There are three kind of differentiations methods:

numerical differentiation: this evaluates Delta(f(x)) / Delta(x) where Delta(x) is a small difference that represents variation of x while remaining in the domain of f. This is not what you need. You don't need a package for this.
symbolic differentiation: is based upon the construction of a graph that represents the symbolic applications of function (I have an article on the implementation of symbolic engine in Ruby here). In this case the differentiation is performed through a recursive application of the chain derivation rule:
```
f(g(x))' = f'(g(x)) * g'(x)
```
When this rule is applied to the whole symbolic graph, what results is a newer symbolic graph with the derivative. The advantage lies in the fact that the derivative is exact, but for very complex graph, the final derivative graph may be non-tractable (exceeds memory limits or stack limits for too deep recursion). In python sympy implements this kind of derivation. On the other side, if you have a graph of the derivative you can perform operations on it, such as simplifications or substitutions.
```
from sympy import *
import numpy as np

x = symbol('x')
f = 1 / x
df = diff(f, x)
print(df)
# -1/x**2

ldf = lambdify((x), df)

# Now ldf is a lambda
x_ary = np.array([
  [[1, 2, 3], [1, 2, 3]], 
  [[1, 2, 3], [1, 2, 3]]
])
y_ary = ldf(x_ary)

print(xn.shape)
# (2, 2, 3)
print(y_ary)
# array([[[-1.        , -0.25      , -0.11111111],
#         [-1.        , -0.25      , -0.11111111]],
#        [[-1.        , -0.25      , -0.11111111],
#         [-1.        , -0.25      , -0.11111111]]])
```
as you can see it works with numpy, but it covers some of the basic examples not everything, and in fact sympy.matrix alongside with sympy.symbol should be used for particular graph (for example: I don't think it can handle diff(x.T A x, x) = x.T A + A x) directly).

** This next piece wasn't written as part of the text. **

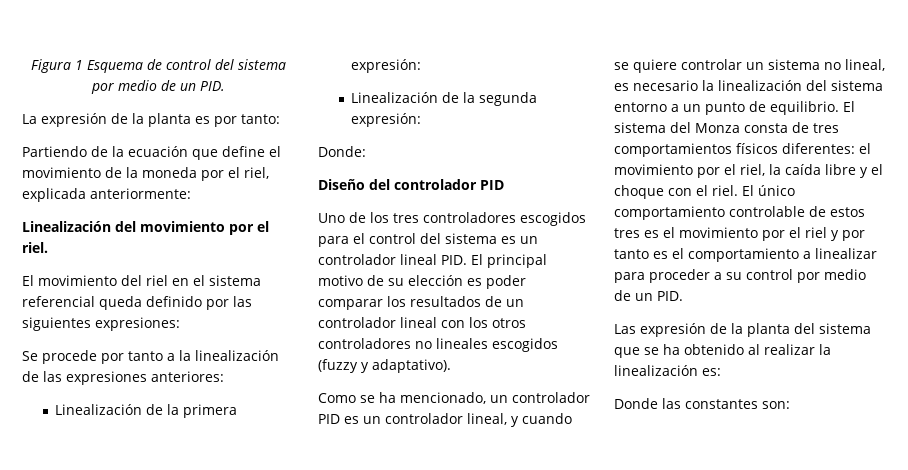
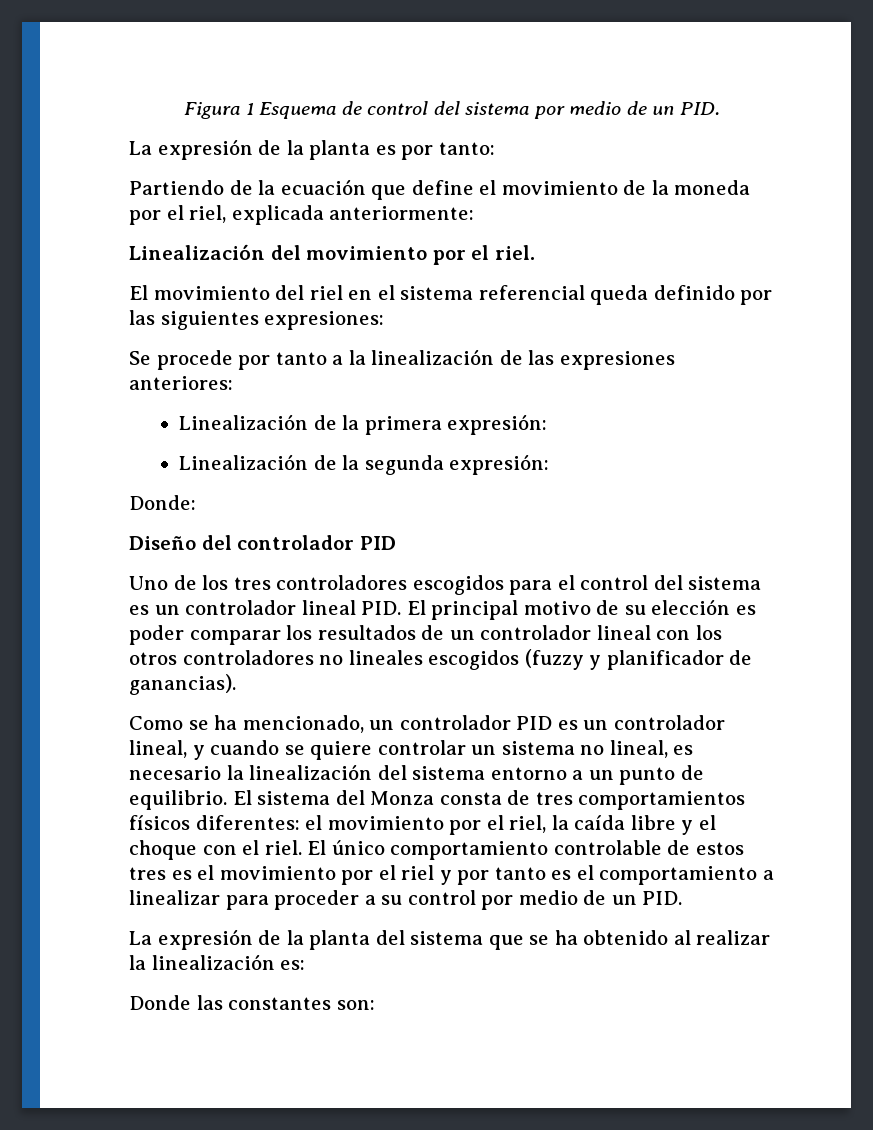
[372,359,451,373] adaptativo). -> [606,650,753,670] [129,674,236,695] planificador de ganancias).
[614,324,636,334] Las -> [129,931,152,945] La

It is possible also to export the graph as C code, but it has some limited capabilities and for your application you must certainly modify the result:
```
from scipy.utilities.codegen import codegen

[(cf, cc), (hf, hc)] = codegen(("df", df), "C", "df")

print(hc, cc)
```
Prints out:

/*****************************************************
 *      Code generated with sympy 1.1.1              *
 *  See http://www.sympy.org/ for more information.  *
 *      This file is part of 'project'               *
 *****************************************************/

#ifndef PROJECT__DIFF__H
#define PROJECT__DIFF__H

double df(double x);

#endif

/*****************************************************
 *      Code generated with sympy 1.1.1              *
 *  See http://www.sympy.org/ for more information.  *
 *      This file is part of 'project'               *
 *****************************************************/
#include "diff.h"
#include <math.h>

double df(double x) {   
  double df_result;
  df_result = -1/pow(x, 2);
  return df_result;   
}

automatic differentiation is what is done through autograd. In this case the best of both world is united. From one side it is not necessary to explicitly evaluate the graph, on the other side you cannot perform further operation on the derived function, while keeping the derivative exact. This is done (usually) by augmenting the float definition with an additional field (something like float[2] or more), where the additional field contains the derivative. For example in an automatic differentiation environment, the sin function may be overloaded with:
```
def sin(x):
     return [sin(x[0]), x[1] * cos(x[0])]
```
but as you can understand in this way, no computational graph is available, but you get directly the value of the exact derivative along x (all functions must be overloaded). I have an example more complete (in C lang, using only macros) here. Notice that internally Tensorflow uses automatic differentiation instead of symbolic one but suggests user to directly provide an "explicit version" that handles numerical instabilities!. Automatic differentiation does not handles numerical instability usually.